No matter how the MIAA spins its decision, high-school football has been thrown for a loss, blindsided by the COVID-19 pandemic; it’s been relegated — possibly — to an ersatz season from February to April.
No games under Friday-night lights in the fall, or on crisp autumn Saturday afternoons. No gathering of family and friends on Thanksgiving for a morning appetizer of pigskin followed by a main course of turkey — at the high-school level at least.
No all-day Super Bowl games at Gillette Stadium, the ultimate goal for every high-school football player.
And no tournament or playoff money-makers for the MIAA, a key source of its revenue.
While the popularity of high-school football has been on the decline for years, challenged by the ascendancy of soccer and fear of concussions, it remains instilled in our fall consciousness.
Shorter days, cooler nights, crunchy apples and pumpkins on the stoop won’t be the same without that other unique fall ingredient.
On a practical level, the MIAA’s decision to postpone the football season creates an uneven playing field.
Schools that play on all-weather, artificial surfaces might be able to persevere through the snow, sleet and rain that accompanies late winter and early spring.
But it might be an impossible task for teams that rely on natural turf.
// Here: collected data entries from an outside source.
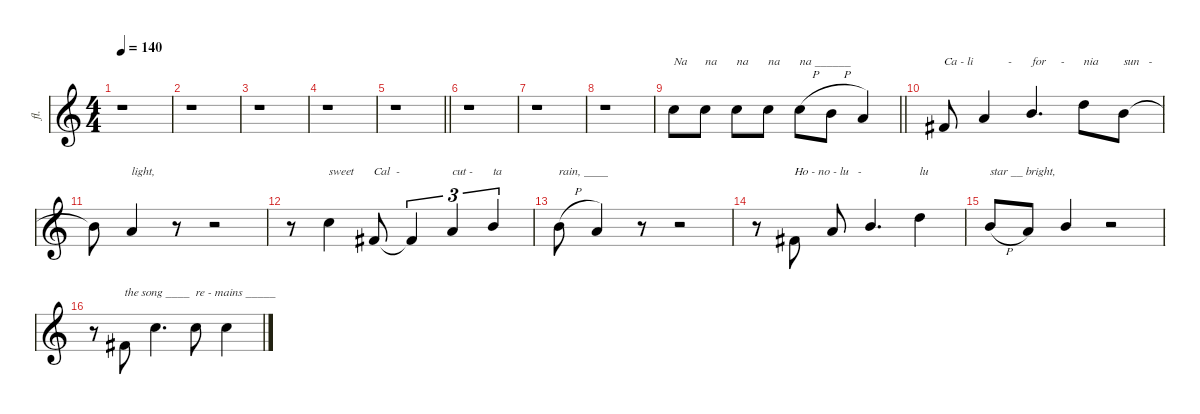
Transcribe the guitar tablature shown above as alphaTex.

\defaultSystemsLayout 4
\hideDynamics
\bracketExtendMode nobrackets
\otherSystemsTrackNameOrientation horizontal
\track ("Vocal" "fl.") {defaultSystemsLayout 4 instrument flute}
\staff {score}
\tuning (E4 B3 G3 D3 A2 E2)
\ts (4 4)
\tempo 140
\clef g2
\ks c
r.1{dy f beam Down} |
r.1{beam Down} |
r.1{beam Down} |
r.1{beam Down} |
\barLineRight lightlight
r.1{beam Down} |
r.1{beam Down} |
r.1{beam Down} |
r.1{beam Down} |
\barLineRight lightlight
17.3.8{txt "Na" beam Down} 17.3.8{txt "na" beam Down} 17.3.8{txt "na" beam Down} 17.3.8{txt "na" beam Down} 17.3{h}.8{txt "na ______" beam Down} 16.3{h}.8{beam Down} 14.3.4{beam Up} |
11.3{acc #}.8{txt "Ca - li" beam Up} 14.3.4{txt "        -" beam Up} 16.3.4{d txt "for     -" beam Up} 19.3.8{txt "nia" beam Down} 16.3.8{txt "sun   -" beam Down} |
16.3{t}.8{beam Down} 14.3.4{txt "light," beam Up} r.8{beam Up} r.2{beam Up} |
r.8{beam Down} 17.3.4{txt "sweet" beam Down} 11.3{acc #}.8{txt "Cal  -" beam Up} 11.3{t acc #}.4{tu (3 2) beam Up} 14.3.4{tu (3 2) txt "cut -" beam Up} 16.3.4{tu (3 2) txt "ta" beam Up} |
16.3{h}.8{txt "rain, ____" beam Down} 14.3.4{beam Up} r.8{beam Up} r.2{beam Up} |
r.8{beam Down} 11.3{acc #}.8{txt "Ho - no - lu   -" beam Up} 14.3.8{beam Up} 16.3.4{d beam Up} 19.3.4{txt "lu" beam Down} |
16.3{h}.8{txt "star __ bright," beam Up} 14.3.8{beam Up} 16.3.4{beam Up} r.2{beam Up} |
r.8{beam Down} 11.3{acc #}.8{txt "the song ____" beam Up} 17.3.4{d beam Down} 17.3.8{txt "re - mains _____" beam Down} 17.3.4{beam Down}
The risk of injuries in sloppy conditions, combined with the damage that would be done to those surfaces, puts their seasons in jeopardy.
And what about the physical toll on these student-athletes? They’d face the same prospect shared by some of their collegiate counterparts of playing two football seasons in the same calendar year, should schoolboy sports revert to their normal schedule next fall.
The uncertainties of this pandemic put all the best-laid plans of the MIAA at risk. While it appears that adolescents generally incur milder symptoms than adults, they can still transmit this virus to other vulnerable populations.
Whatever the ultimate fallout, we’d rate the likelihood of any high-school football season at third down and a longshot.
That’s a punt we never thought we’d see.